Jovie, a nationwide company that started in the Twin Cities two decades ago as College Sitters and Nannies, offers nanny-finding services through franchise locations. It charges a placement fee of 10% to15% of the nanny's first-year annual compensation.

"We're like a headhunter," said Laura Davis, a Jovie franchise owner who covers the western part of the Twin Cities metro area. "We go out to our team of caregivers that we know and referrals we have in this massive network we have."

There's nothing wrong with doing it yourself, she added. It's just a matter of how much time you have and how much guidance you might need.

"We have an HR department," she added. "We have a legal compliance department. We have just a larger team to serve."

In addition to helping to find nannies, Jovie also offers the option to be the employer of the nannies for families, handling all taxes and related administrative duties and requirements for an additional 18% to 25% annual fee.

Industry standards

Before you start looking for a nanny, Sax said it's wise to first sit down and figure out if you can financially afford one.

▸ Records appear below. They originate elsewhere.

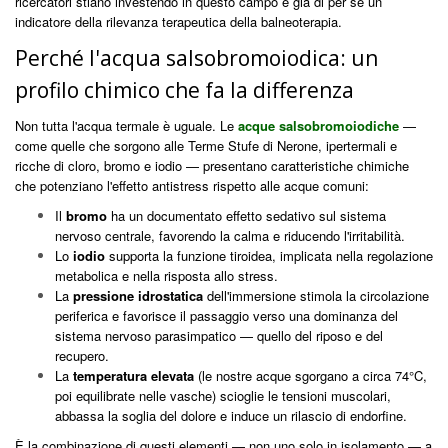
ricercatori stiano investendo in questo campo è già di per sé un
indicatore della rilevanza terapeutica della balneoterapia.
Perché l'acqua salsobromoiodica: un
profilo chimico che fa la differenza
Non tutta l'acqua termale è uguale. Le
acque salsobromoiodiche
—
come quelle che sorgono alle Terme Stufe di Nerone, ipertermali e
ricche di cloro, bromo e iodio — presentano caratteristiche chimiche
che potenziano l'effetto antistress rispetto alle acque comuni:
Il
bromo
ha un documentato effetto sedativo sul sistema
nervoso centrale, favorendo la calma e riducendo l'irritabilità.
Lo
iodio
supporta la funzione tiroidea, implicata nella regolazione
metabolica e nella risposta allo stress.
La
pressione idrostatica
dell'immersione stimola la circolazione
periferica e favorisce il passaggio verso una dominanza del
sistema nervoso parasimpatico — quello del riposo e del
recupero.
La
temperatura elevata
(le nostre acque sgorgano a circa 74°C,
poi equilibrate nelle vasche) scioglie le tensioni muscolari,
abbassa la soglia del dolore e induce un rilascio di endorfine.
È la combinazione di questi elementi — non uno solo in isolamento — a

It's not just the hourly rate for the nanny and possibly holiday or annual bonuses to consider but also employer taxes, a workers' compensation policy and possibly using a payroll service such as HomePay (through care.com) or HomeWork Solutions, which help you keep track of paid time off, sick days and taxes.

When it comes to pay, there is a range based on experience, the number of children and any special skills. But between $18 and $30 an hour is fairly common around the Twin Cities these days.

Beyond pay, there are other benefits to keep in mind. Two weeks of vacation is standard, with one week the nanny chooses and one the family decides.

Guaranteed hours is also an industry standard where families will ensure nannies will earn a certain amount, for example, 40 hours a week. In reality, nannies may work less than that some weeks, such as when the family takes an extended vacation.

A family usually lays out the pay rate, vacation, guaranteed hours and other terms in an employment agreement with the nanny. The written agreement is also a place where families can set expectations, such as how often they want a nanny to do laundry or how much screen time for their children.

Agencies often have templates for employment agreements they share and build off for clients. There are also some sample contracts you can find online or buy and customize to your needs, such as A to Z Nanny Contract.

Wilson, the Edina mother of three, has a nanny contract she's used in some form for years and shares it widely with her friends and colleagues.

"Anyone who will ask, I send ours to because that, for me, was the hardest part of getting started," she said.